DATASET SECTION
_ _ _ _
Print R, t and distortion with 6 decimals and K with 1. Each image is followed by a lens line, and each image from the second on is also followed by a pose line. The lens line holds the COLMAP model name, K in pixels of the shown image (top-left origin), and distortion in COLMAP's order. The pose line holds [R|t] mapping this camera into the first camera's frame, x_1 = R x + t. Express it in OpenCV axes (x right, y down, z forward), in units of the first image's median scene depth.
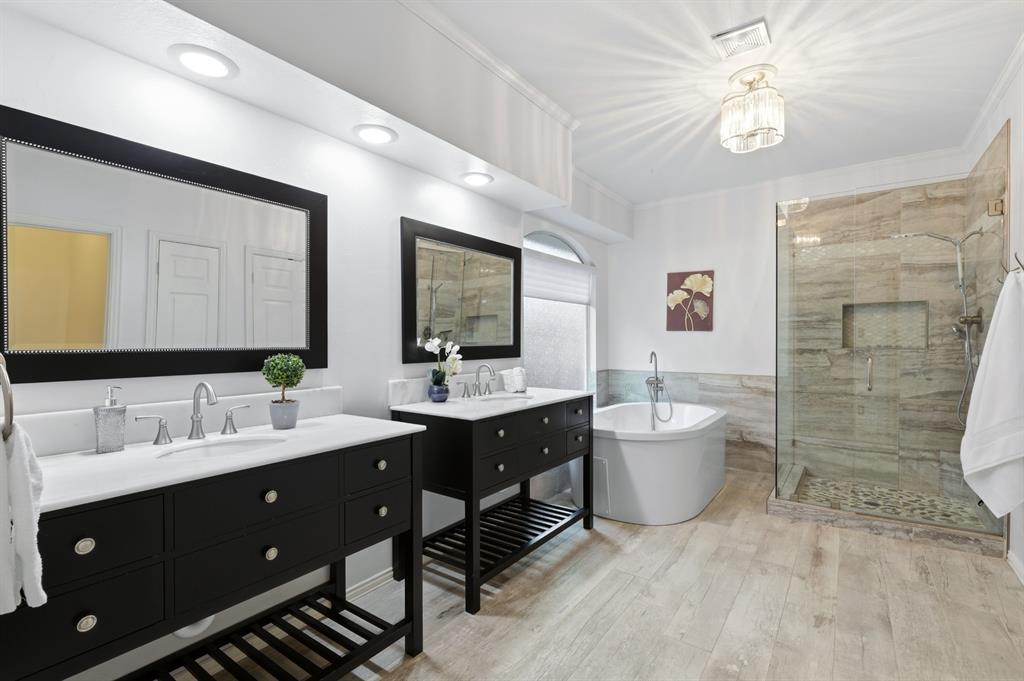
lens RADIAL K [[482.3, 0, 511.2], [0, 482.3, 341.4], [0, 0, 1]] dist [0.005067, -0.000010]
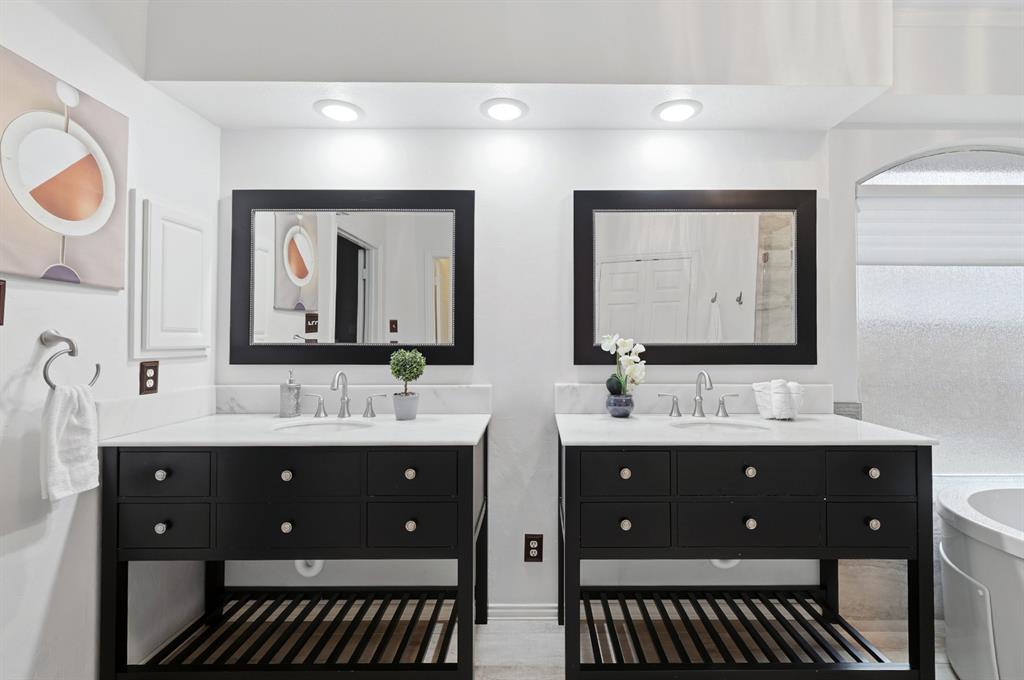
lens RADIAL K [[436.2, 0, 515.7], [0, 436.2, 330.5], [0, 0, 1]] dist [0.004323, 0.000458]
pose [[0.577924, -0.011870, -0.816004, 0.329159], [-0.002732, 0.999860, -0.016480, -0.000309], [0.816086, 0.011754, 0.577811, 0.465802]]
_ _ _ _
WORK REQUEST
The response must repeat all the lines above exactly and include no pictures.

RESPONSE TO THIS EXERCISE
Print R, t and distortion with 6 decimals and K with 1. Each image is followed by a lens line, and each image from the second on is also followed by a pose line. The lens line holds the COLMAP model name, K in pixels of the shown image (top-left origin), and distortion in COLMAP's order. The pose line holds [R|t] mapping this camera into the first camera's frame, x_1 = R x + t. Express it in OpenCV axes (x right, y down, z forward), in units of the first image's median scene depth.
lens RADIAL K [[482.3, 0, 511.2], [0, 482.3, 341.4], [0, 0, 1]] dist [0.005067, -0.000010]
lens RADIAL K [[436.2, 0, 515.7], [0, 436.2, 330.5], [0, 0, 1]] dist [0.004323, 0.000458]
pose [[0.577924, -0.011870, -0.816004, 0.329159], [-0.002732, 0.999860, -0.016480, -0.000309], [0.816086, 0.011754, 0.577811, 0.465802]]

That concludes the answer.